I can speak for nobody but myself, but I read to relax, and if a novel makes me work, I stop reading it.

markwoodburn wrote 347 days ago

A lot of knowledge here, recounted with authority. A painful subject but one that must be told. Starred, regards, Mark

Juliusb wrote 349 days ago

Chapter 1:

-- “Their job is simple to dig up and analyze skeletal remains, mummified bodies and any kind of ancient remains found in private homes, offices and other various places.” – lovely for fact finding mission.

-- “Then it stops in the middle of the field and the soldiers come out of the truck and they open the back of the trucks and yell rudely at them in German, “Get out!” – common and typical of solders.

-- Your proceeding are recount is horrible, depicting the holocaust in the true sense of words, “…, while the Holocaust victim’s backs are towards the soldiers, “On your knees!” he yells at them and they do as there are told as they are scared of what might happen to them and some even start to pray silently and all the while their hands are still tied behind their backs with ropes and then their hands are released by two young soldier who go down the line and the other young soldiers take their positions behind the frightened people, with their guns ready and aimed and then the senior soldier says to the young soldiers, “Ready, aim, fire!” and the Holocaust victims are shot one by one in the back of their head and they tumble into the pit.”

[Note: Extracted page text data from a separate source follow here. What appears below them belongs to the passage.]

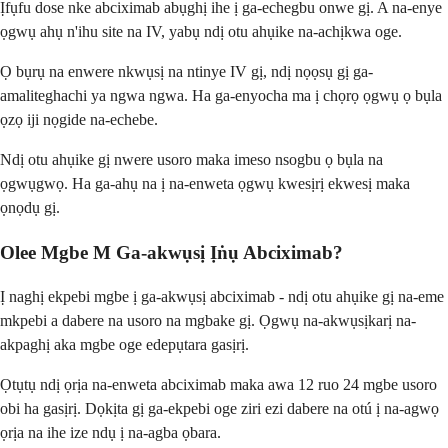
Ịfụfu dose nke abciximab abụghị ihe ị ga-echegbu onwe gị. A na-enye
ọgwụ ahụ n'ihu site na IV, yabụ ndị otu ahụike na-achịkwa oge.
Ọ bụrụ na enwere nkwụsị na ntinye IV gị, ndị nọọsụ gị ga-
amaliteghachi ya ngwa ngwa. Ha ga-enyocha ma ị chọrọ ọgwụ ọ bụla
ọzọ iji nọgide na-echebe.
Ndị otu ahụike gị nwere usoro maka imeso nsogbu ọ bụla na
ọgwụgwọ. Ha ga-ahụ na ị na-enweta ọgwụ kwesịrị ekwesị maka
ọnọdụ gị.
Olee Mgbe M Ga-akwụsị Ịṅụ Abciximab?
Ị naghị ekpebi mgbe ị ga-akwụsị abciximab - ndị otu ahụike gị na-eme
mkpebi a dabere na usoro na mgbake gị. Ọgwụ na-akwụsịkarị na-
akpaghị aka mgbe oge edepụtara gasịrị.
Ọtụtụ ndị ọrịa na-enweta abciximab maka awa 12 ruo 24 mgbe usoro
obi ha gasịrị. Dọkịta gị ga-ekpebi oge ziri ezi dabere na otú ị na-agwọ
ọrịa na ihe ize ndụ ị na-agba ọbara.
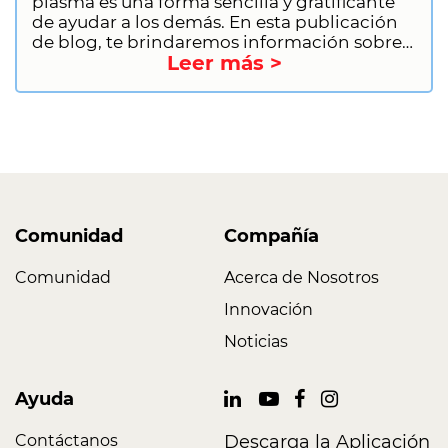
plasma es una forma sencilla y gratificante
de ayudar a los demás. En esta publicación
de blog, te brindaremos información sobre
Leer más >
los requisitos para donar plasma. Esto
incluirá requisitos generales, restricciones de
salud y estilo de vida e información sobre
aplazamientos. También te
proporcionaremos información sobre cómo
comenzar como donante por primera vez.
¿Entonces, Qué esperas? ¡Regístrate para
donar plasma hoy y comienza a marcar la
diferencia!
Comunidad
Compañía
Comunidad
Acerca de Nosotros
Innovación
Noticias
Ayuda
Contáctanos
Descarga la Aplicación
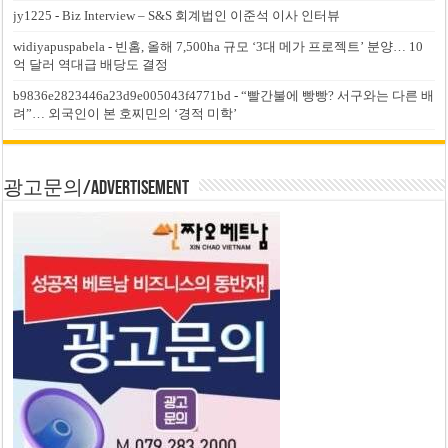
jy1225
-
Biz Interview – S&S 회계법인 이준석 이사 인터뷰
widiyapuspabela
-
빈홈, 올해 7,500ha 규모 ‘3대 메가 프로젝트’ 분양… 10
억 달러 역대급 배당도 결정
b9836e2823446a23d9e005043f4771bd
-
“빨간불에 빵빵? 서구와는 다른 배
려”… 외국인이 본 호찌민의 ‘경적 미학’
광고문의/Advertisement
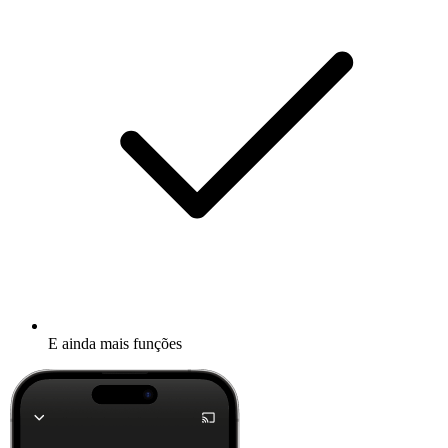
E ainda mais funções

Juliusb wrote 349 days ago

Dear Ariena,

I find your book's pitch depicting a exciting works of knowledge search and information dissemination given the deployed effort of archaeology, radiography, anthropology, forensic pathology and a historian specialists.

Bravo. I will read on.

Andi Brown wrote 363 days ago

Hi Ariena,

I think you have a great premise, the blending of multiple disciplines in the interest of solving a mystery. The historical aspect is especially interesting. I'm concerned, though, that the style of the storytelling makes the book a bit inaccesible to the reader. You have very long paragraphs composed of very long sentences - a lot of "and then....and then..." I'm not sure what the purpose of this distinctive style is, but it made it difficult for me to get engaged in the story. I think you'd do well to stick to a more conventional style, i.e. with shorter paragraphs, and tighter sentences. Just my opinion, of course. I wish you lots of good luck with your interesting story. And of course, I hope you will read and review Animal Cracker.